Collected data

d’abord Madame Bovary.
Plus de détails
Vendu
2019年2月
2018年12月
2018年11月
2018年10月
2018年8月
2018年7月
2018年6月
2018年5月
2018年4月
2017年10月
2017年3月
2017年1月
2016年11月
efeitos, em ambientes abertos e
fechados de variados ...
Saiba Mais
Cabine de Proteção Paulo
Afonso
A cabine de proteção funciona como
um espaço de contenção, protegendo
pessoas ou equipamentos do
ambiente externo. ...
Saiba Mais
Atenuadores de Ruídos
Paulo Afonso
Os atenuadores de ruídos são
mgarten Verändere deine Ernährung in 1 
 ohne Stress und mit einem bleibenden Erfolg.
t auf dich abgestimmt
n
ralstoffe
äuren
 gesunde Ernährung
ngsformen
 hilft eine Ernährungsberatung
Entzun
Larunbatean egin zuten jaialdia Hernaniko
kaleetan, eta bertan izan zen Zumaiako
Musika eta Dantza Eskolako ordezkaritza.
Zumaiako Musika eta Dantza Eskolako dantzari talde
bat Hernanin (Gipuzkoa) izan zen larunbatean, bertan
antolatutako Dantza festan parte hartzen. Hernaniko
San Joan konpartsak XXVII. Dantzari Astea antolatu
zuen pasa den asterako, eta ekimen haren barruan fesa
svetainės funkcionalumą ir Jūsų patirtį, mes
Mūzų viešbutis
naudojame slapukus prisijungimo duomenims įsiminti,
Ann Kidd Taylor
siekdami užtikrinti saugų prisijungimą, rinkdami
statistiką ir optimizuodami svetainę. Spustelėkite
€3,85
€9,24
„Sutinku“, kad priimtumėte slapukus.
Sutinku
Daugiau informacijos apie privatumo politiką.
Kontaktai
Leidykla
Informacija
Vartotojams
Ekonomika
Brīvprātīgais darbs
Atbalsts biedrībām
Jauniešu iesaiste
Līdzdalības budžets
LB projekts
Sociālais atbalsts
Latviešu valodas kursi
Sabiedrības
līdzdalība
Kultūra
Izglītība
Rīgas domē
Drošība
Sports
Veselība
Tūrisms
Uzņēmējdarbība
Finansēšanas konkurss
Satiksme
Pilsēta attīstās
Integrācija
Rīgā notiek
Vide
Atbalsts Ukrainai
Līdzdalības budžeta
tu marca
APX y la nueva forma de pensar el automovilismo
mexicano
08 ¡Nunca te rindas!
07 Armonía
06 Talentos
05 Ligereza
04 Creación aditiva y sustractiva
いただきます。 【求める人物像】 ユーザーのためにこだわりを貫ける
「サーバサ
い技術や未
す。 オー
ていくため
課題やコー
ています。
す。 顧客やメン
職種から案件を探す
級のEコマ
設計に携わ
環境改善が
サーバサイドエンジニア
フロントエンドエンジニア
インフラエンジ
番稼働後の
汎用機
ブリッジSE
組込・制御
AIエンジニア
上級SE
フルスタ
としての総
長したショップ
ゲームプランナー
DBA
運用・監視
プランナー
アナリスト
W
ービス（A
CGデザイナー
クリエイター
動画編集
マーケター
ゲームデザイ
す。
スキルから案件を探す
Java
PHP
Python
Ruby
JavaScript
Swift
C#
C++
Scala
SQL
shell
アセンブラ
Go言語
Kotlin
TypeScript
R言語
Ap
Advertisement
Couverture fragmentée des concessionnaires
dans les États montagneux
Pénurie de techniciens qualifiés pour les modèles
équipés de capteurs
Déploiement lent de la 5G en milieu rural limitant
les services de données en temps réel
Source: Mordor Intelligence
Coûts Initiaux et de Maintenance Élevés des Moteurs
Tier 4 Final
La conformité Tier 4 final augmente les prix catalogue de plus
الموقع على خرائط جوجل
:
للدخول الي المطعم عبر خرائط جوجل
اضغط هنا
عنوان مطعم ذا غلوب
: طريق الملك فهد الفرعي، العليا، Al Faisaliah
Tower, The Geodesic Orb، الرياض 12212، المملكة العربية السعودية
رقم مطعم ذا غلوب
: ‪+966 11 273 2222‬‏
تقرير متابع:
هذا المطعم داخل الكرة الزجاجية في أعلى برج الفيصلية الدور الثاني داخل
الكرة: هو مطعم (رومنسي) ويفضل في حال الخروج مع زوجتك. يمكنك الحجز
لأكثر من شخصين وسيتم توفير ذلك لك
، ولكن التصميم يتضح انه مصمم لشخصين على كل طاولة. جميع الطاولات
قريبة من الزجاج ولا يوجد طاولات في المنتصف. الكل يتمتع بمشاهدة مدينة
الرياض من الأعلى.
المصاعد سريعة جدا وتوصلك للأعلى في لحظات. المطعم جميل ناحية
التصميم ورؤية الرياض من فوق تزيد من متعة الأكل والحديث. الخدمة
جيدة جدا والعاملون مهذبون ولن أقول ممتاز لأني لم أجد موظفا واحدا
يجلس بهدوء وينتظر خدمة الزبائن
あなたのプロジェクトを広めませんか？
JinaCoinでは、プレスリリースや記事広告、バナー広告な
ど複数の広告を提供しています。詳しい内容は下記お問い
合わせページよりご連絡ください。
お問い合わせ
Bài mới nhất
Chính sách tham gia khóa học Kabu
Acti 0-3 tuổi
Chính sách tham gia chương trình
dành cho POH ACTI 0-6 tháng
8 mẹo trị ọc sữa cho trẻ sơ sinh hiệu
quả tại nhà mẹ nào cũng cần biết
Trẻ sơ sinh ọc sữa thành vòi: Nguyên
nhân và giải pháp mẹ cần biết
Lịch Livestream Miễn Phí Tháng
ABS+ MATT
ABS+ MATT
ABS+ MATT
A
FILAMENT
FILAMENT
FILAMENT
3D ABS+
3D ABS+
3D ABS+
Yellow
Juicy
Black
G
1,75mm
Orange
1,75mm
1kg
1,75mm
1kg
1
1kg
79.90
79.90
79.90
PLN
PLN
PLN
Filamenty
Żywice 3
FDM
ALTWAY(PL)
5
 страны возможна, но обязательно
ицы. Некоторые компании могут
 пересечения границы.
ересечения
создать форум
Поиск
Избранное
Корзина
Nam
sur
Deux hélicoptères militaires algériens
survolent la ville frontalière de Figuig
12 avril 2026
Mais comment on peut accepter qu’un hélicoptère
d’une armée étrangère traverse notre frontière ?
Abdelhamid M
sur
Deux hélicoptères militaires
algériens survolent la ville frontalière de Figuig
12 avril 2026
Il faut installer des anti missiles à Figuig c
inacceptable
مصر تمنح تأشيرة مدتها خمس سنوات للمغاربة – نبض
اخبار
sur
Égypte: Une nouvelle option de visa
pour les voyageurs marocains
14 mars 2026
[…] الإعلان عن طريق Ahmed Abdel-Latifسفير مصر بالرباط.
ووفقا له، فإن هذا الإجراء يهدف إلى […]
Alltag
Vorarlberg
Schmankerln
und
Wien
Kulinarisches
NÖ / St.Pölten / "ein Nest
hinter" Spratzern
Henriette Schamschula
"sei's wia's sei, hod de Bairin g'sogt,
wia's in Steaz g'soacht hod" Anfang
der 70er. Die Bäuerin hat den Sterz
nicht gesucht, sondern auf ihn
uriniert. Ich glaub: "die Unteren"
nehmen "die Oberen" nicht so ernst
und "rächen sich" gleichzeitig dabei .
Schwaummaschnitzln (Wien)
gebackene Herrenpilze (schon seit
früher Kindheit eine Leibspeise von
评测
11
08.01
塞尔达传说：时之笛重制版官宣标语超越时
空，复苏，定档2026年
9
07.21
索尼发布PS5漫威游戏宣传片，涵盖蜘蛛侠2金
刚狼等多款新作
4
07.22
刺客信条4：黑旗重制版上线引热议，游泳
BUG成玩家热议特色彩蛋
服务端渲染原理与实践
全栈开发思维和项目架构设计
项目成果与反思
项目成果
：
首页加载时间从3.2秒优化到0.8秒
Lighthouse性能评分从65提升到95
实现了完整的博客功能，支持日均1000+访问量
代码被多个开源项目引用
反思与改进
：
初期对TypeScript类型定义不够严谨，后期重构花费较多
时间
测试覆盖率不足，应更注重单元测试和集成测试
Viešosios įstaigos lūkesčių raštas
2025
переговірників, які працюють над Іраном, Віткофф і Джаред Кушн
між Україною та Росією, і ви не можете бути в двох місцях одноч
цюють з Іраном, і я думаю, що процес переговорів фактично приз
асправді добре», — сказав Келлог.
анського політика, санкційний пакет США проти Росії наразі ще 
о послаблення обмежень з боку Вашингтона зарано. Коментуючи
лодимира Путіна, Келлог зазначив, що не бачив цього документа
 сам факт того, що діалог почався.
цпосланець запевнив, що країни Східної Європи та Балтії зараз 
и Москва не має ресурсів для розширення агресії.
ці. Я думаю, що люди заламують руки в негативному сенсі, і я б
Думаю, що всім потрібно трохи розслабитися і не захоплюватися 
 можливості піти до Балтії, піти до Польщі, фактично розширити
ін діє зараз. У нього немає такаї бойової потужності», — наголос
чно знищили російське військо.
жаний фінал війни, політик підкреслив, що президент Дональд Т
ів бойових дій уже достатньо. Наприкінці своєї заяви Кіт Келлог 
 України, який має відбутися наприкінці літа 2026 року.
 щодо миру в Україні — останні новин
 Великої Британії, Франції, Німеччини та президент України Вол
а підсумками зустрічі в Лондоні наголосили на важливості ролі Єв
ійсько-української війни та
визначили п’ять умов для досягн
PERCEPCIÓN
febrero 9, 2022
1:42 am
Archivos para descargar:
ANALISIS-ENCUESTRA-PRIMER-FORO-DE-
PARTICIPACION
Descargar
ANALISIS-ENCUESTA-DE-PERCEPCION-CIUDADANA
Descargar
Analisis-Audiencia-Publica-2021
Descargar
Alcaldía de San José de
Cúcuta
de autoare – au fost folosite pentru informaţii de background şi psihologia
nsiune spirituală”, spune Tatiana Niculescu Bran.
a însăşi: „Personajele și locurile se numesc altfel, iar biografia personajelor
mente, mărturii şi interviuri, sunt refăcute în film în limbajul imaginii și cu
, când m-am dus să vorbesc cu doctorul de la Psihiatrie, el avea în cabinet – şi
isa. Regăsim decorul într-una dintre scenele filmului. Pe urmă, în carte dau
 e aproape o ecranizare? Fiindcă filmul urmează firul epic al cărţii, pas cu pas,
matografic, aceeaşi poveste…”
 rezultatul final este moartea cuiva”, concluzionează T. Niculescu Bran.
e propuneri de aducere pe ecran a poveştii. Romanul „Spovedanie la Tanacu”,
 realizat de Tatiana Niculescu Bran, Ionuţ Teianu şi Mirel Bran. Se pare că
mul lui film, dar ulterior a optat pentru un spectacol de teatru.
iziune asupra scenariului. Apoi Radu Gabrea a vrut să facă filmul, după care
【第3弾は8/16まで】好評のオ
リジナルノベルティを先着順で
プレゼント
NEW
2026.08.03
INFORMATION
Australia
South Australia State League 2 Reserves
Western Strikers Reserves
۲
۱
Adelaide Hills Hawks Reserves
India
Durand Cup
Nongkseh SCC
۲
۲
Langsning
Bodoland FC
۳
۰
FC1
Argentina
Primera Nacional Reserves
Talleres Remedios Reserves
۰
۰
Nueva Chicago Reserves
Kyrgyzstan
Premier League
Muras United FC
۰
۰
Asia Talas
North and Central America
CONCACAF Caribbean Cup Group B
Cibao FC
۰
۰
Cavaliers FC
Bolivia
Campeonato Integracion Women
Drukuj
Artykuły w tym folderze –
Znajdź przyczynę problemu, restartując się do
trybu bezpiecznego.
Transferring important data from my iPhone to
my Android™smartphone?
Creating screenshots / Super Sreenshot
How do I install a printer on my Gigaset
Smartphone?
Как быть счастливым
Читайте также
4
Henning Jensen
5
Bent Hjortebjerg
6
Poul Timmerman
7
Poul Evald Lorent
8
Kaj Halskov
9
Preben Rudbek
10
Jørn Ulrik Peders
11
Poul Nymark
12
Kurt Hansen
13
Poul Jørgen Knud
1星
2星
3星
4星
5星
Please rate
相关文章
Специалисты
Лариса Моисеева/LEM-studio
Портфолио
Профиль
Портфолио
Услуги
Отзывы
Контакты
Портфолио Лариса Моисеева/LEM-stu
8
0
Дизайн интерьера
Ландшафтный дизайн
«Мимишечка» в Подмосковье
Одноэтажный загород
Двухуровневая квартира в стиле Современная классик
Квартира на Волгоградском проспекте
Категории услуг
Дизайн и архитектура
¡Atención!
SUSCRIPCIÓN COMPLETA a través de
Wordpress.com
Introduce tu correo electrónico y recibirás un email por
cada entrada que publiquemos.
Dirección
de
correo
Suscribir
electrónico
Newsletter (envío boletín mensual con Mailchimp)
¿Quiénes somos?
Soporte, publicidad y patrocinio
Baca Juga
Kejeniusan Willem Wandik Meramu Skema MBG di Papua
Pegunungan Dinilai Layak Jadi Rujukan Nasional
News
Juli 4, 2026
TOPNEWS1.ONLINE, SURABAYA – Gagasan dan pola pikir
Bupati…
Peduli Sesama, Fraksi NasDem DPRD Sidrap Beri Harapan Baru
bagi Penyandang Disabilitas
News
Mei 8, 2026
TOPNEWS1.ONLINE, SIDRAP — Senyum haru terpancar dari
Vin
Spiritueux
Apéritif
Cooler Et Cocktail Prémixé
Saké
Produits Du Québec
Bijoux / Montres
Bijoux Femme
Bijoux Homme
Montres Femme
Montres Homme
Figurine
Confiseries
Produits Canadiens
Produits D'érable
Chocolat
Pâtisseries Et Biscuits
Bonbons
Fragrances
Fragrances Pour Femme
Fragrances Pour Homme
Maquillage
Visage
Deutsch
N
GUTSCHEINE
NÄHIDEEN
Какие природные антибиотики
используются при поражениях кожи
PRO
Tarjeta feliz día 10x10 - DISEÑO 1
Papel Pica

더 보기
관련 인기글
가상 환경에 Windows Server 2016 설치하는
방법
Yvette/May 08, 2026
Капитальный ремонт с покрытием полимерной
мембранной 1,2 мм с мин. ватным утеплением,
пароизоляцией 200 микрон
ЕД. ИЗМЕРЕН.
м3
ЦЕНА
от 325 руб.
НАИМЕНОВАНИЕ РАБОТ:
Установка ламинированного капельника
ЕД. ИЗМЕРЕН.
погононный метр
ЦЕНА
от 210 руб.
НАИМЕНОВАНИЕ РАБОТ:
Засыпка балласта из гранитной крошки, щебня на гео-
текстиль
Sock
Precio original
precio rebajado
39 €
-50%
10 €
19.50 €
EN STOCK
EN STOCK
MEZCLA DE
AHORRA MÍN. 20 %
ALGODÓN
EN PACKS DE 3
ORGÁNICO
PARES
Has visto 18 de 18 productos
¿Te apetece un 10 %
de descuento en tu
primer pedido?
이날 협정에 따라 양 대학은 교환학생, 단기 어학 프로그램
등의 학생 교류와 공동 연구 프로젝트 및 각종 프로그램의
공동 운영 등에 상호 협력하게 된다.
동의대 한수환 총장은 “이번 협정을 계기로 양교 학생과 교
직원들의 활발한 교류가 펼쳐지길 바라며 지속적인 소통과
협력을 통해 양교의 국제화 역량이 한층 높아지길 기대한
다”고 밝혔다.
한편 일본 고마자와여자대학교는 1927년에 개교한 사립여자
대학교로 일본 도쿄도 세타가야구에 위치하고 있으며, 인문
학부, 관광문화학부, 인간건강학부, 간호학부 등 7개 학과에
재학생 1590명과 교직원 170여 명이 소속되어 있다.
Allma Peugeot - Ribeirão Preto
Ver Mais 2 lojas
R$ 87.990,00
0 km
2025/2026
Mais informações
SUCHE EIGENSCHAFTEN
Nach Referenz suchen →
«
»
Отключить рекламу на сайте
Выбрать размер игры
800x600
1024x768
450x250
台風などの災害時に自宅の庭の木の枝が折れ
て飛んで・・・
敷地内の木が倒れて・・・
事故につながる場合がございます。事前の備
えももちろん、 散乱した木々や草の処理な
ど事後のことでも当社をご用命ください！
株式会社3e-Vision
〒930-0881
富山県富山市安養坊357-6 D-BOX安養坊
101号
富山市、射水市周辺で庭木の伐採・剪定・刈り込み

YOUR ASSIGNMENT: With the first line of the records as the start and the line holding "Mūzų viešbutis" as the end, please copy exactly those lines and no others.

EXERCISE ANSWER:
d’abord Madame Bovary.
Plus de détails
Vendu
2019年2月
2018年12月
2018年11月
2018年10月
2018年8月
2018年7月
2018年6月
2018年5月
2018年4月
2017年10月
2017年3月
2017年1月
2016年11月
efeitos, em ambientes abertos e
fechados de variados ...
Saiba Mais
Cabine de Proteção Paulo
Afonso
A cabine de proteção funciona como
um espaço de contenção, protegendo
pessoas ou equipamentos do
ambiente externo. ...
Saiba Mais
Atenuadores de Ruídos
Paulo Afonso
Os atenuadores de ruídos são
mgarten Verändere deine Ernährung in 1 
 ohne Stress und mit einem bleibenden Erfolg.
t auf dich abgestimmt
n
ralstoffe
äuren
 gesunde Ernährung
ngsformen
 hilft eine Ernährungsberatung
Entzun
Larunbatean egin zuten jaialdia Hernaniko
kaleetan, eta bertan izan zen Zumaiako
Musika eta Dantza Eskolako ordezkaritza.
Zumaiako Musika eta Dantza Eskolako dantzari talde
bat Hernanin (Gipuzkoa) izan zen larunbatean, bertan
antolatutako Dantza festan parte hartzen. Hernaniko
San Joan konpartsak XXVII. Dantzari Astea antolatu
zuen pasa den asterako, eta ekimen haren barruan fesa
svetainės funkcionalumą ir Jūsų patirtį, mes
Mūzų viešbutis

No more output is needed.